Corvid intelligence — that's birds like crows, ravens, and magpies — has been well-documented. We know all about how crows use sticks as tools, displace water with rocks in experiments to make food rise to the surface, toss bits of food on the surface of water and then snag fish that come to eat it, and most famously, toss nuts on the street so cars can run over them and crack them open. And then, there's the famous anecdote of crows reasoning as well as a 7-year-old human. And yes, these birds — like other animals on this list — have been long-imbued with spiritual meaning across the globe.

But it's magpies who might exhibit the closest to what we'd call "religious" behavior. Magpies circle up around their dead like elephants, similar to humans around a casket at a funeral. But, it's the "wreaths" — as they've been called — that demonstrate behavior we might define as not merely indicative of mourning, but ritualistic religiosity. Sites like The Telegraph describe magpies fetching sticks to lay around a corpse like a wreath, or humans placing flowers at a grave. Such behavior illustrates a key facet of religious behavior: It's social in nature and primarily serves to strengthen tribal bonds. In other words, there's no obvious practical purpose in placing sticks at a corpse, just like there's no practical purpose in dancing at a waterfall. That's why it appears so odd, and possibly spiritual in nature.

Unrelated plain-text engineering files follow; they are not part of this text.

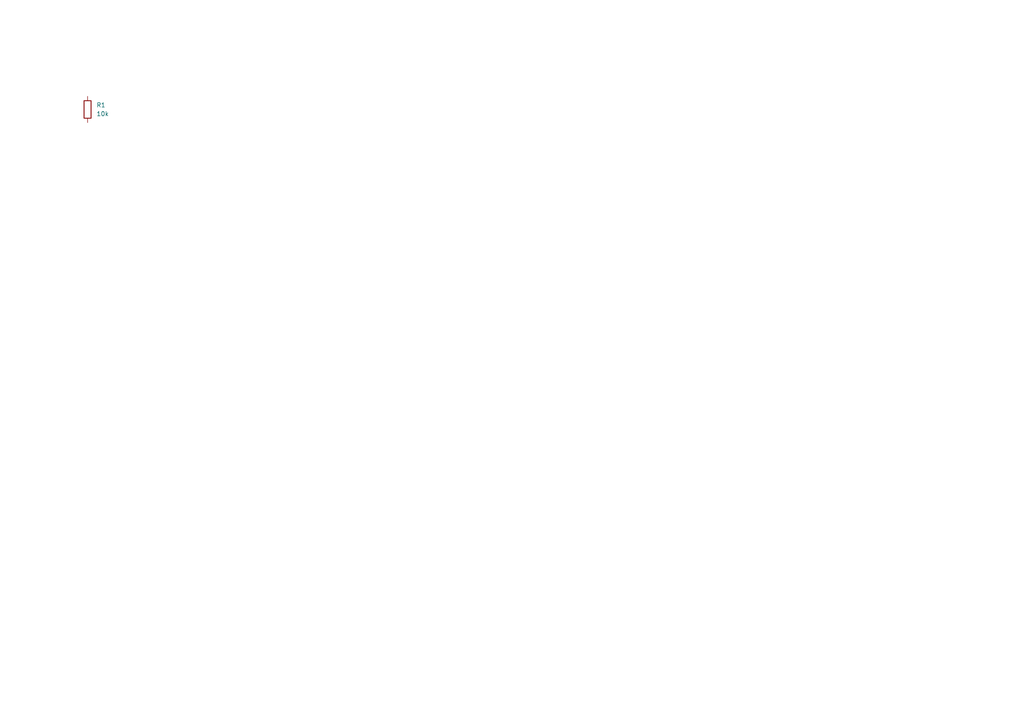
<source format=kicad_sch>
(kicad_sch
	(version 20250114)
	(generator "eeschema")
	(generator_version "9.0")
	(uuid "86dda95a-8159-4207-8875-0ef8cf65b237")
	(paper "A4")
	(title_block
		(title "Test")
	)
	
	(symbol
		(lib_id "Device:R")
		(at 25.4 31.75 0)
		(unit 1)
		(exclude_from_sim no)
		(in_bom yes)
		(on_board yes)
		(dnp no)
		(fields_autoplaced yes)
		(uuid "66201c03-6a19-41c2-81b1-aa28e4866960")
		(property "Reference" "R1"
			(at 27.94 30.4799 0)
			(effects
				(font
					(size 1.27 1.27)
				)
				(justify left)
			)
		)
		(property "Value" "10k"
			(at 27.94 33.0199 0)
			(effects
				(font
					(size 1.27 1.27)
				)
				(justify left)
			)
		)
		(pin "1"
			(uuid "b558c328-b0b1-4dfe-a840-1a6040e64d00")
		)
		(pin "2"
			(uuid "3dfed815-c977-4678-968b-6c800ab2eef4")
		)
		(instances
			(project "Test"
				(path "/86dda95a-8159-4207-8875-0ef8cf65b237"
					(reference "R1")
					(unit 1)
				)
			)
		)
	)
	(sheet_instances
		(path "/"
			(page "1")
		)
	)
	(embedded_fonts no)
)

</source>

Pigeons can be superstitious

While there are other examples we could end on, it pays to finish with an example that sheds further light on what "religion" actually means, particularly when it comes to belief and hope in unseen forces. To that we turn to an unlikely source: the humble, ubiquitous pigeon. And, we turn to couple scientific experiment that more or less provoked behavior in pigeons that could be interpreted as religious — at least to the human eye.

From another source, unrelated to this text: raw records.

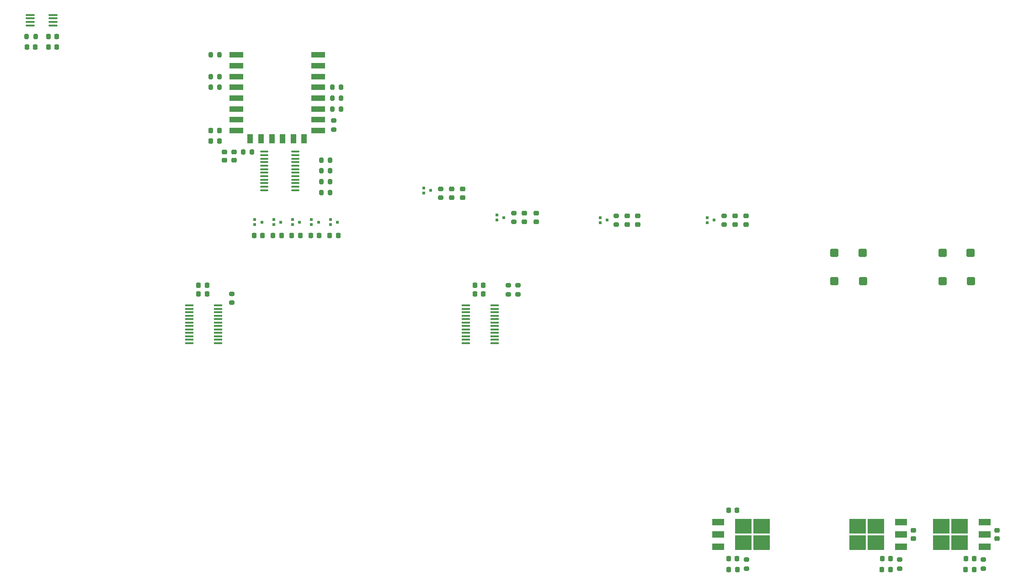
<source format=gbr>
%TF.GenerationSoftware,KiCad,Pcbnew,(6.0.9)*%
%TF.CreationDate,2022-12-30T23:11:11-05:00*%
%TF.ProjectId,reflow,7265666c-6f77-42e6-9b69-6361645f7063,rev?*%
%TF.SameCoordinates,Original*%
%TF.FileFunction,Paste,Top*%
%TF.FilePolarity,Positive*%
%FSLAX46Y46*%
G04 Gerber Fmt 4.6, Leading zero omitted, Abs format (unit mm)*
G04 Created by KiCad (PCBNEW (6.0.9)) date 2022-12-30 23:11:11*
%MOMM*%
%LPD*%
G01*
G04 APERTURE LIST*
G04 Aperture macros list*
%AMRoundRect*
0 Rectangle with rounded corners*
0 $1 Rounding radius*
0 $2 $3 $4 $5 $6 $7 $8 $9 X,Y pos of 4 corners*
0 Add a 4 corners polygon primitive as box body*
4,1,4,$2,$3,$4,$5,$6,$7,$8,$9,$2,$3,0*
0 Add four circle primitives for the rounded corners*
1,1,$1+$1,$2,$3*
1,1,$1+$1,$4,$5*
1,1,$1+$1,$6,$7*
1,1,$1+$1,$8,$9*
0 Add four rect primitives between the rounded corners*
20,1,$1+$1,$2,$3,$4,$5,0*
20,1,$1+$1,$4,$5,$6,$7,0*
20,1,$1+$1,$6,$7,$8,$9,0*
20,1,$1+$1,$8,$9,$2,$3,0*%
G04 Aperture macros list end*
%ADD10RoundRect,0.218750X0.256250X-0.218750X0.256250X0.218750X-0.256250X0.218750X-0.256250X-0.218750X0*%
%ADD11R,1.600000X0.410000*%
%ADD12RoundRect,0.218750X0.218750X0.256250X-0.218750X0.256250X-0.218750X-0.256250X0.218750X-0.256250X0*%
%ADD13RoundRect,0.200000X0.200000X0.275000X-0.200000X0.275000X-0.200000X-0.275000X0.200000X-0.275000X0*%
%ADD14RoundRect,0.200000X-0.275000X0.200000X-0.275000X-0.200000X0.275000X-0.200000X0.275000X0.200000X0*%
%ADD15R,0.600000X0.500000*%
%ADD16RoundRect,0.200000X0.275000X-0.200000X0.275000X0.200000X-0.275000X0.200000X-0.275000X-0.200000X0*%
%ADD17RoundRect,0.225000X-0.250000X0.225000X-0.250000X-0.225000X0.250000X-0.225000X0.250000X0.225000X0*%
%ADD18R,3.050000X2.750000*%
%ADD19R,2.200000X1.200000*%
%ADD20RoundRect,0.225000X-0.225000X-0.250000X0.225000X-0.250000X0.225000X0.250000X-0.225000X0.250000X0*%
%ADD21RoundRect,0.100000X-0.637500X-0.100000X0.637500X-0.100000X0.637500X0.100000X-0.637500X0.100000X0*%
%ADD22R,2.500000X1.000000*%
%ADD23R,1.000000X1.800000*%
%ADD24RoundRect,0.225000X0.225000X0.250000X-0.225000X0.250000X-0.225000X-0.250000X0.225000X-0.250000X0*%
%ADD25RoundRect,0.200000X-0.200000X-0.275000X0.200000X-0.275000X0.200000X0.275000X-0.200000X0.275000X0*%
%ADD26RoundRect,0.100000X-0.712500X-0.100000X0.712500X-0.100000X0.712500X0.100000X-0.712500X0.100000X0*%
%ADD27RoundRect,0.400000X0.400000X0.400000X-0.400000X0.400000X-0.400000X-0.400000X0.400000X-0.400000X0*%
G04 APERTURE END LIST*
D10*
%TO.C,D7*%
X140500000Y-72287500D03*
X140500000Y-70712500D03*
%TD*%
D11*
%TO.C,U7*%
X89945700Y-92307500D03*
X89945700Y-92942500D03*
X89945700Y-93577500D03*
X89945700Y-94212500D03*
X89945700Y-94847500D03*
X89945700Y-95482500D03*
X89945700Y-96117500D03*
X89945700Y-96752500D03*
X89945700Y-97387500D03*
X89945700Y-98022500D03*
X89945700Y-98657500D03*
X89945700Y-99292500D03*
X95254300Y-99292500D03*
X95254300Y-98657500D03*
X95254300Y-98022500D03*
X95254300Y-97387500D03*
X95254300Y-96752500D03*
X95254300Y-96117500D03*
X95254300Y-95482500D03*
X95254300Y-94847500D03*
X95254300Y-94212500D03*
X95254300Y-93577500D03*
X95254300Y-92942500D03*
X95254300Y-92307500D03*
%TD*%
D12*
%TO.C,D18*%
X103487500Y-79350000D03*
X101912500Y-79350000D03*
%TD*%
D13*
%TO.C,R17*%
X116025000Y-65350000D03*
X114375000Y-65350000D03*
%TD*%
D12*
%TO.C,D15*%
X113987500Y-79350000D03*
X112412500Y-79350000D03*
%TD*%
D14*
%TO.C,R23*%
X150800000Y-88575000D03*
X150800000Y-90225000D03*
%TD*%
D15*
%TO.C,Q3*%
X146850000Y-75500000D03*
X146850000Y-76500000D03*
X148150000Y-76000000D03*
%TD*%
D16*
%TO.C,R15*%
X221500000Y-141125000D03*
X221500000Y-139475000D03*
%TD*%
D15*
%TO.C,Q6*%
X105550000Y-76350000D03*
X105550000Y-77350000D03*
X106850000Y-76850000D03*
%TD*%
D13*
%TO.C,R9*%
X118025000Y-53850000D03*
X116375000Y-53850000D03*
%TD*%
%TO.C,R11*%
X118025000Y-55850000D03*
X116375000Y-55850000D03*
%TD*%
D16*
%TO.C,R3*%
X150000000Y-76825000D03*
X150000000Y-75175000D03*
%TD*%
%TO.C,R2*%
X169000000Y-77325000D03*
X169000000Y-75675000D03*
%TD*%
D11*
%TO.C,U8*%
X141145700Y-92307500D03*
X141145700Y-92942500D03*
X141145700Y-93577500D03*
X141145700Y-94212500D03*
X141145700Y-94847500D03*
X141145700Y-95482500D03*
X141145700Y-96117500D03*
X141145700Y-96752500D03*
X141145700Y-97387500D03*
X141145700Y-98022500D03*
X141145700Y-98657500D03*
X141145700Y-99292500D03*
X146454300Y-99292500D03*
X146454300Y-98657500D03*
X146454300Y-98022500D03*
X146454300Y-97387500D03*
X146454300Y-96752500D03*
X146454300Y-96117500D03*
X146454300Y-95482500D03*
X146454300Y-94847500D03*
X146454300Y-94212500D03*
X146454300Y-93577500D03*
X146454300Y-92942500D03*
X146454300Y-92307500D03*
%TD*%
D15*
%TO.C,Q2*%
X166000000Y-76000000D03*
X166000000Y-77000000D03*
X167300000Y-76500000D03*
%TD*%
D17*
%TO.C,C14*%
X96400000Y-63825000D03*
X96400000Y-65375000D03*
%TD*%
D10*
%TO.C,D2*%
X173000000Y-77287500D03*
X173000000Y-75712500D03*
%TD*%
D15*
%TO.C,Q5*%
X112550000Y-76350000D03*
X112550000Y-77350000D03*
X113850000Y-76850000D03*
%TD*%
D10*
%TO.C,D1*%
X193000000Y-77287500D03*
X193000000Y-75712500D03*
%TD*%
D14*
%TO.C,R21*%
X149000000Y-88575000D03*
X149000000Y-90225000D03*
%TD*%
D18*
%TO.C,U5*%
X217075000Y-133275000D03*
X213725000Y-133275000D03*
X217075000Y-136325000D03*
X213725000Y-136325000D03*
D19*
X221700000Y-137080000D03*
X221700000Y-134800000D03*
X221700000Y-132520000D03*
%TD*%
D20*
%TO.C,C8*%
X189825000Y-130300000D03*
X191375000Y-130300000D03*
%TD*%
D10*
%TO.C,D5*%
X171000000Y-77287500D03*
X171000000Y-75712500D03*
%TD*%
D13*
%TO.C,R16*%
X101525000Y-63850000D03*
X99875000Y-63850000D03*
%TD*%
D20*
%TO.C,C1*%
X93925000Y-59850000D03*
X95475000Y-59850000D03*
%TD*%
D12*
%TO.C,D12*%
X235287500Y-141300000D03*
X233712500Y-141300000D03*
%TD*%
D17*
%TO.C,C9*%
X239500000Y-134025000D03*
X239500000Y-135575000D03*
%TD*%
D21*
%TO.C,U6*%
X103837500Y-63775000D03*
X103837500Y-64425000D03*
X103837500Y-65075000D03*
X103837500Y-65725000D03*
X103837500Y-66375000D03*
X103837500Y-67025000D03*
X103837500Y-67675000D03*
X103837500Y-68325000D03*
X103837500Y-68975000D03*
X103837500Y-69625000D03*
X103837500Y-70275000D03*
X103837500Y-70925000D03*
X109562500Y-70925000D03*
X109562500Y-70275000D03*
X109562500Y-69625000D03*
X109562500Y-68975000D03*
X109562500Y-68325000D03*
X109562500Y-67675000D03*
X109562500Y-67025000D03*
X109562500Y-66375000D03*
X109562500Y-65725000D03*
X109562500Y-65075000D03*
X109562500Y-64425000D03*
X109562500Y-63775000D03*
%TD*%
D22*
%TO.C,U1*%
X98600000Y-45850000D03*
X98600000Y-47850000D03*
X98600000Y-49850000D03*
X98600000Y-51850000D03*
X98600000Y-53850000D03*
X98600000Y-55850000D03*
X98600000Y-57850000D03*
X98600000Y-59850000D03*
D23*
X101200000Y-61350000D03*
X103200000Y-61350000D03*
X105200000Y-61350000D03*
X107200000Y-61350000D03*
X109200000Y-61350000D03*
X111200000Y-61350000D03*
D22*
X113800000Y-59850000D03*
X113800000Y-57850000D03*
X113800000Y-55850000D03*
X113800000Y-53850000D03*
X113800000Y-51850000D03*
X113800000Y-49850000D03*
X113800000Y-47850000D03*
X113800000Y-45850000D03*
%TD*%
D17*
%TO.C,C10*%
X224000000Y-134025000D03*
X224000000Y-135575000D03*
%TD*%
D16*
%TO.C,R14*%
X237000000Y-141125000D03*
X237000000Y-139475000D03*
%TD*%
D19*
%TO.C,U3*%
X187900000Y-137080000D03*
X187900000Y-134800000D03*
X187900000Y-132520000D03*
D18*
X195875000Y-136325000D03*
X195875000Y-133275000D03*
X192525000Y-136325000D03*
X192525000Y-133275000D03*
%TD*%
D13*
%TO.C,R8*%
X95525000Y-51850000D03*
X93875000Y-51850000D03*
%TD*%
%TO.C,R12*%
X118025000Y-51850000D03*
X116375000Y-51850000D03*
%TD*%
D15*
%TO.C,Q9*%
X102050000Y-76350000D03*
X102050000Y-77350000D03*
X103350000Y-76850000D03*
%TD*%
D24*
%TO.C,C18*%
X93175000Y-88600000D03*
X91625000Y-88600000D03*
%TD*%
D12*
%TO.C,D11*%
X189812500Y-141300000D03*
X191387500Y-141300000D03*
%TD*%
D14*
%TO.C,R10*%
X116700000Y-58025000D03*
X116700000Y-59675000D03*
%TD*%
D12*
%TO.C,D14*%
X110487500Y-79350000D03*
X108912500Y-79350000D03*
%TD*%
D20*
%TO.C,C3*%
X59825000Y-44400000D03*
X61375000Y-44400000D03*
%TD*%
D16*
%TO.C,R4*%
X136500000Y-72325000D03*
X136500000Y-70675000D03*
%TD*%
D20*
%TO.C,C2*%
X93925000Y-61850000D03*
X95475000Y-61850000D03*
%TD*%
D10*
%TO.C,D3*%
X154200000Y-76787500D03*
X154200000Y-75212500D03*
%TD*%
D20*
%TO.C,C12*%
X233725000Y-139300000D03*
X235275000Y-139300000D03*
%TD*%
D12*
%TO.C,D13*%
X219787500Y-141300000D03*
X218212500Y-141300000D03*
%TD*%
D18*
%TO.C,U4*%
X232575000Y-133275000D03*
X229225000Y-133275000D03*
X229225000Y-136325000D03*
X232575000Y-136325000D03*
D19*
X237200000Y-137080000D03*
X237200000Y-134800000D03*
X237200000Y-132520000D03*
%TD*%
D25*
%TO.C,R5*%
X93875000Y-49850000D03*
X95525000Y-49850000D03*
%TD*%
D15*
%TO.C,Q8*%
X116050000Y-76350000D03*
X116050000Y-77350000D03*
X117350000Y-76850000D03*
%TD*%
D26*
%TO.C,U2*%
X60487500Y-38425000D03*
X60487500Y-39075000D03*
X60487500Y-39725000D03*
X60487500Y-40375000D03*
X64712500Y-40375000D03*
X64712500Y-39725000D03*
X64712500Y-39075000D03*
X64712500Y-38425000D03*
%TD*%
D13*
%TO.C,R19*%
X116025000Y-69350000D03*
X114375000Y-69350000D03*
%TD*%
D12*
%TO.C,D16*%
X117487500Y-79350000D03*
X115912500Y-79350000D03*
%TD*%
D24*
%TO.C,C16*%
X93175000Y-90200000D03*
X91625000Y-90200000D03*
%TD*%
D15*
%TO.C,Q4*%
X133350000Y-70500000D03*
X133350000Y-71500000D03*
X134650000Y-71000000D03*
%TD*%
D16*
%TO.C,R13*%
X193100000Y-139475000D03*
X193100000Y-141125000D03*
%TD*%
D20*
%TO.C,C13*%
X218225000Y-139300000D03*
X219775000Y-139300000D03*
%TD*%
%TO.C,C11*%
X191375000Y-139300000D03*
X189825000Y-139300000D03*
%TD*%
D15*
%TO.C,Q7*%
X109050000Y-76350000D03*
X109050000Y-77350000D03*
X110350000Y-76850000D03*
%TD*%
D13*
%TO.C,R18*%
X116025000Y-67350000D03*
X114375000Y-67350000D03*
%TD*%
D20*
%TO.C,C5*%
X63825000Y-44400000D03*
X65375000Y-44400000D03*
%TD*%
D25*
%TO.C,R6*%
X93875000Y-45850000D03*
X95525000Y-45850000D03*
%TD*%
D14*
%TO.C,R22*%
X97800000Y-90175000D03*
X97800000Y-91825000D03*
%TD*%
D24*
%TO.C,C19*%
X144375000Y-88600000D03*
X142825000Y-88600000D03*
%TD*%
D27*
%TO.C,D10*%
X229400000Y-87800000D03*
X234700000Y-87800000D03*
X229400000Y-82600000D03*
X234600000Y-82600000D03*
%TD*%
D20*
%TO.C,C4*%
X63825000Y-42400000D03*
X65375000Y-42400000D03*
%TD*%
D10*
%TO.C,D4*%
X191000000Y-77287500D03*
X191000000Y-75712500D03*
%TD*%
D25*
%TO.C,R7*%
X59775000Y-42400000D03*
X61425000Y-42400000D03*
%TD*%
D27*
%TO.C,D9*%
X209400000Y-87800000D03*
X214700000Y-87800000D03*
X209400000Y-82600000D03*
X214600000Y-82600000D03*
%TD*%
D17*
%TO.C,C15*%
X98200000Y-63825000D03*
X98200000Y-65375000D03*
%TD*%
D10*
%TO.C,D8*%
X138500000Y-72287500D03*
X138500000Y-70712500D03*
%TD*%
D16*
%TO.C,R1*%
X189000000Y-77325000D03*
X189000000Y-75675000D03*
%TD*%
D25*
%TO.C,R20*%
X114375000Y-71350000D03*
X116025000Y-71350000D03*
%TD*%
D10*
%TO.C,D6*%
X152000000Y-76787500D03*
X152000000Y-75212500D03*
%TD*%
D15*
%TO.C,Q1*%
X185850000Y-76000000D03*
X185850000Y-77000000D03*
X187150000Y-76500000D03*
%TD*%
D12*
%TO.C,D17*%
X106987500Y-79350000D03*
X105412500Y-79350000D03*
%TD*%
D24*
%TO.C,C17*%
X144375000Y-90200000D03*
X142825000Y-90200000D03*
%TD*%
M02*

</source>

A paper published in 1948 (via Hanover College Psychology Department) describes an experiment whereby a pigeon received food every 15 seconds regardless of their behavior. But, because the pigeon didn't know what caused the distribution of food, and apparently assumed that it received food based on its own behavior, the pigeon started engaging in seemingly random sets of physical motions in order to produce the food. This included hopping from foot to foot. In other words, and as Nautilus further explains: The pigeon exhibited superstitious behavior, i.e., a type of ritualism meant to illicit a change in the natural world — an admittedly far less flattering way to describe religion than communing with the divine, but one which still fits the definition of religion, even ritual magic. It stands to reason that plenty of other animals might wind up doing the same in similar circumstances.

The same study, it should be noted, also pointed to a connection between apparently displays of religiosity and drug use. Pigeons given hallucinogenic drugs displayed a posture indicating, "surrender, wonder, and awe before a supreme being," according to the 1977 paper, Religious Behavior in Animals and Man: Drug-Induced Effects published in the Journal of Drug Issues.